Another one of those things I can scratch of my automotive "Bucket List" is owning a retired police car. I never regretted buying and driving mine, selling it on the other hand....
A huge part of what influenced my decision to even want one comes from the cult classic film, The Blues Brothers. Although I never saw it in the theaters (when it was originally released, I would have been way too young to fully understand the adult content of the movie, but the action would have had me glued to my seat and eyes fixed on the screen). I can confirm this, after having watched it countless times on edited television broadcasts, rented videotape and my own Anniversary DVD copy.

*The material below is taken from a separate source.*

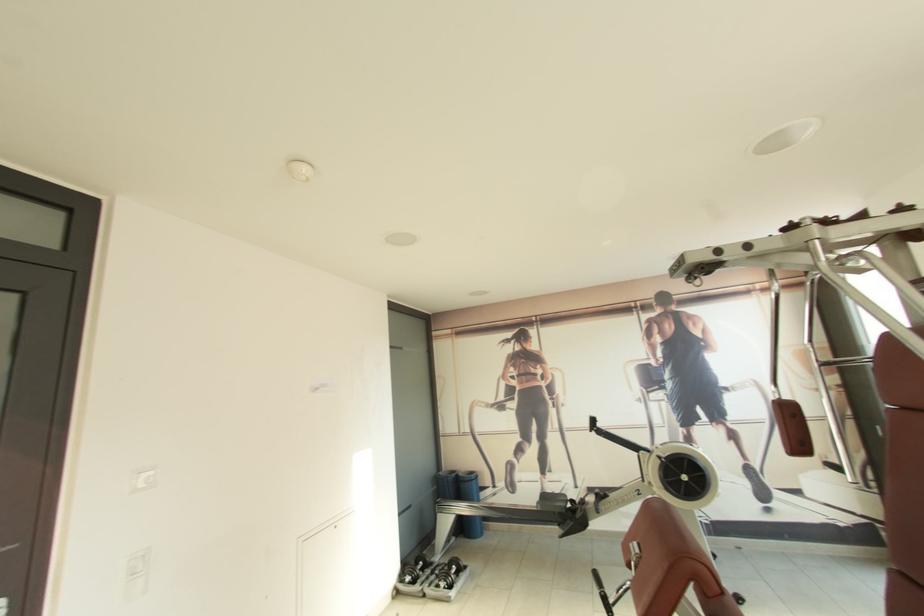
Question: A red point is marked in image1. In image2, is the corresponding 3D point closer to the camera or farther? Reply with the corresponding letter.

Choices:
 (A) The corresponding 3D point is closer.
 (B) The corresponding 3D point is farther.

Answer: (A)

It wasn't so much the actors, the story or stuff like that which interested me, it was the car and everything it could do. "It's got a cop motor, a 440 cubic inch plant, it's got cop tires, cop suspensions, cop shocks. It's a model made before catalytic converters so it'll run good on regular gas."
Just to help cement the future desire, my step dad would even pick up a well used, dark green 1974 Dodge Monaco, later in my teen years. Too bad the car was already living on borrowed time when he got it, the rear quarter panels and trunk floor were rapidly developing serious rust hole issues and the 360 cid V8 was losing power the more it was started and driven.
Although I wanted the car and had hopes he would have held it for me, realistically, it had to go when it was all said and done. I even spent the next few years looking for one of my own through classified ads and asking friends. Don't worry, that bug is out of my system now.
In Spring 2009, the family and I moved to the sunny Okanagan, down from the still frozen north. I had a 1997 Lincoln Town Car at the time and was quick to discover the hand-me-down from the mother in law was a little too big to park in a lot of spot in the big city, especially at my new job at a local hospital. Time for a change, despite only owning it for a few months, if that.
Moving to a larger populated area has one significant car buying benefit, more choices from the used market. No sooner did we get somewhat settled and have the internet hooked up, I started my search for a replacement for the Lincoln.
Mine wouldn't come from some Mount Prospect city police auction, instead, it was from an online classified ad.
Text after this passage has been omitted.